Keyboard shortcuts

Press or to navigate between chapters

Press S or / to search in the book

Press ? to show this help

Press Esc to hide this help

Treatment transcribe

ml/remote/stt::transcribe


Configuration

⬡ stt: ml/remote/stt::RemoteStt

Inputs

⇥ audio: Stream<byte>

Outputs

↦ error: Block<string>
↦ failed: Block<void>
↦ transcript: Block<string>


Transcribe audio bytes to text using a remote speech-to-text service.

Collects all bytes from the audio stream into a single buffer, then sends them to the configured provider for transcription. The resulting text is emitted on transcript. If the request fails, failed and error are emitted instead.
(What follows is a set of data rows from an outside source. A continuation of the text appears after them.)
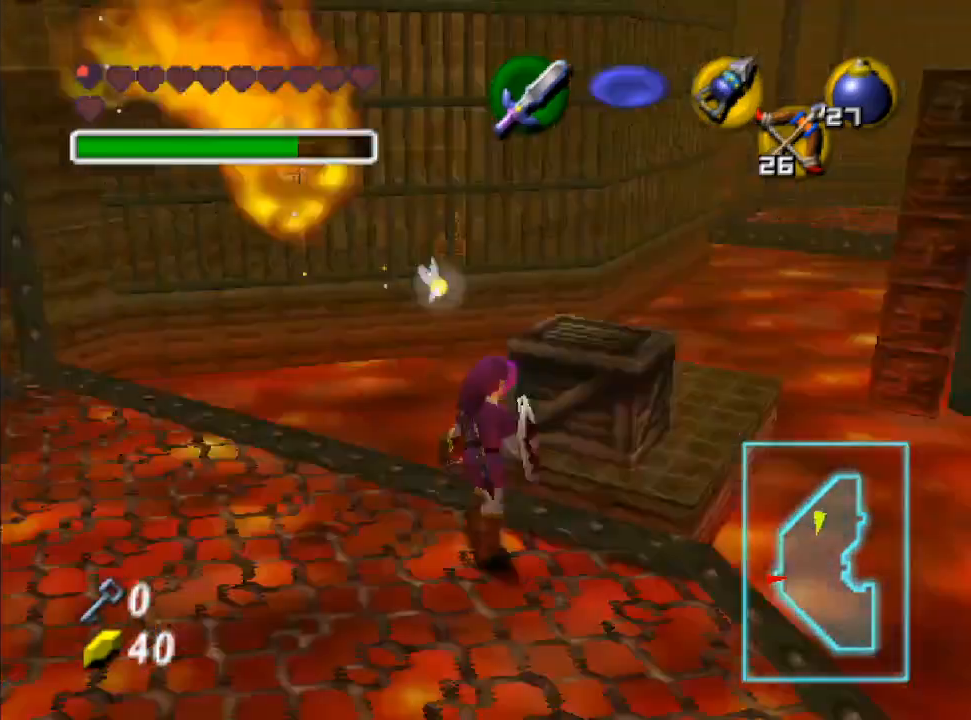
{"buttons": [], "left_stick": "down", "right_stick": "center", "events": [[367, "left_stick", "down"]]}
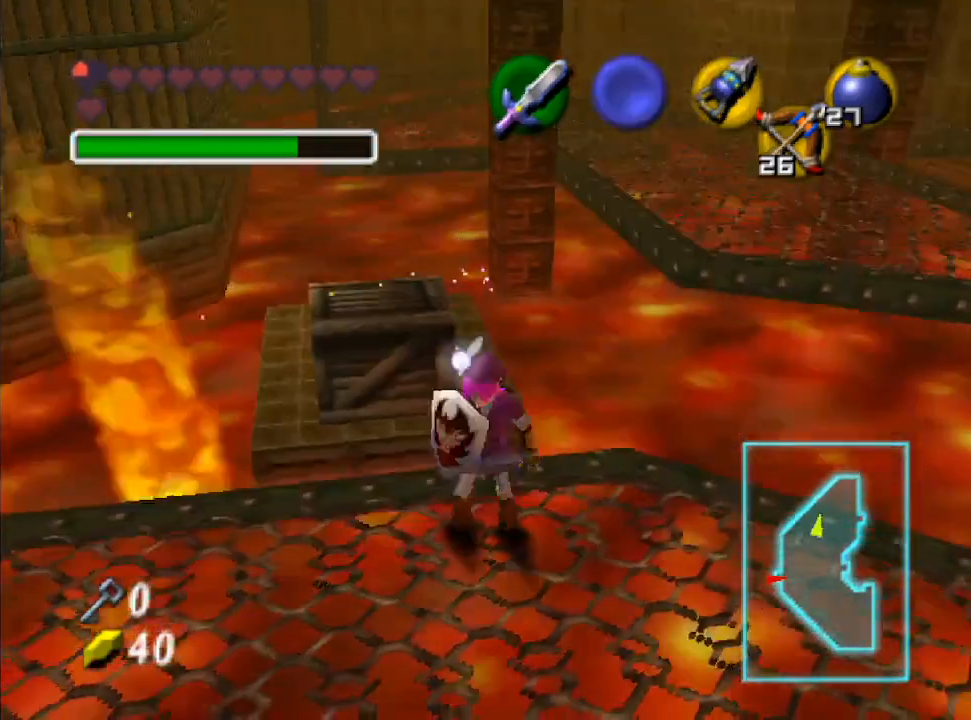
{"buttons": [], "left_stick": "up-left", "right_stick": "center", "events": [[133, "left_stick", "center"], [500, "left_stick", "up-left"]]}
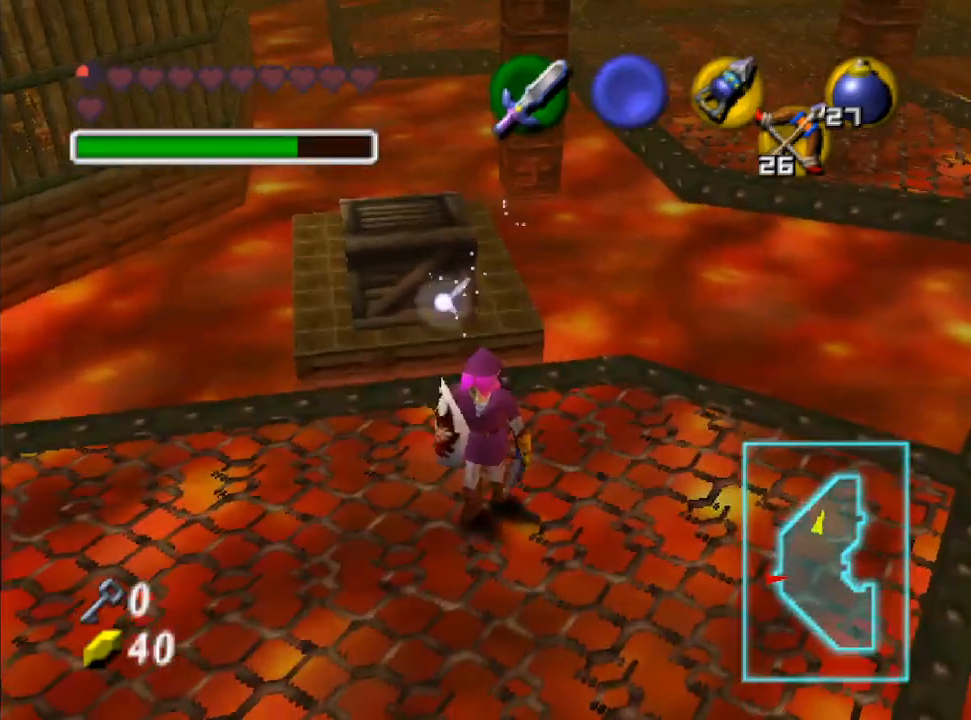
{"buttons": [], "left_stick": "up", "right_stick": "center", "events": [[267, "left_stick", "up"]]}
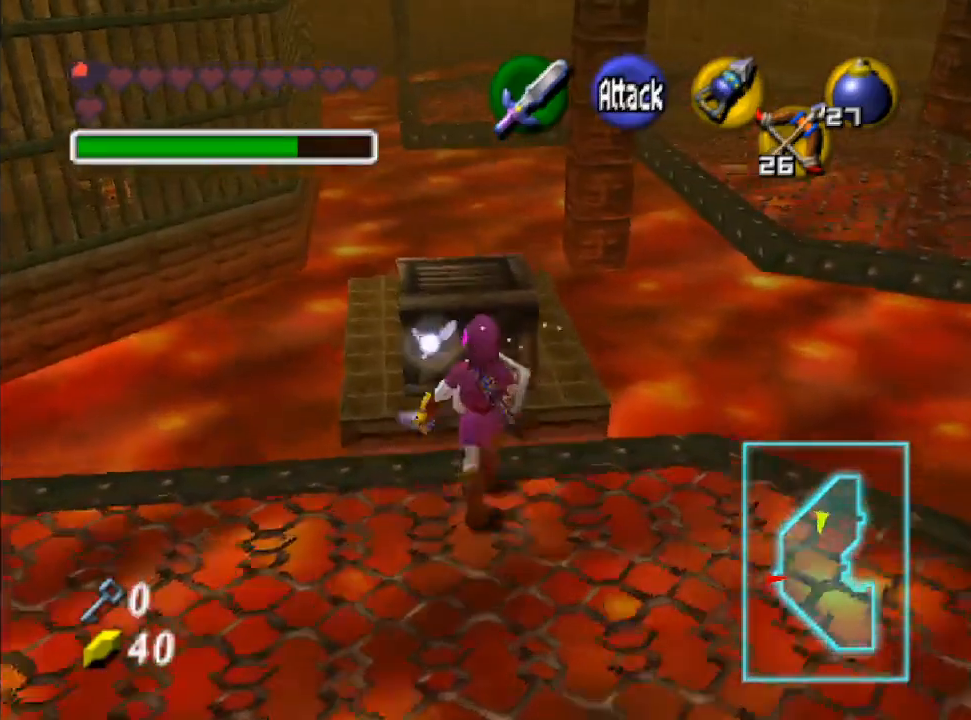
{"buttons": [], "left_stick": "up", "right_stick": "center", "events": []}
ℹ️ The audio stream should be closed by the sender once all audio data has been sent; transcribe waits for the stream to close before submitting the request. Common audio formats: WAV, MP3, FLAC (format support depends on the backend).

graph LR
     T("transcribe()")
     A["🟩 🟩 🟩 …"] -->|audio| T
     T -->|transcript| R["〈🟨〉"]
     T -->|failed| F["〈🟦〉"]
     T -->|error| E["〈🟨〉"]

     style A fill:#ffffff,stroke:#ffffff
     style R fill:#ffffff,stroke:#ffffff
     style F fill:#ffffff,stroke:#ffffff
     style E fill:#ffffff,stroke:#ffffff
use ml/remote/stt::RemoteStt
use ml/remote/stt::transcribe

treatment example()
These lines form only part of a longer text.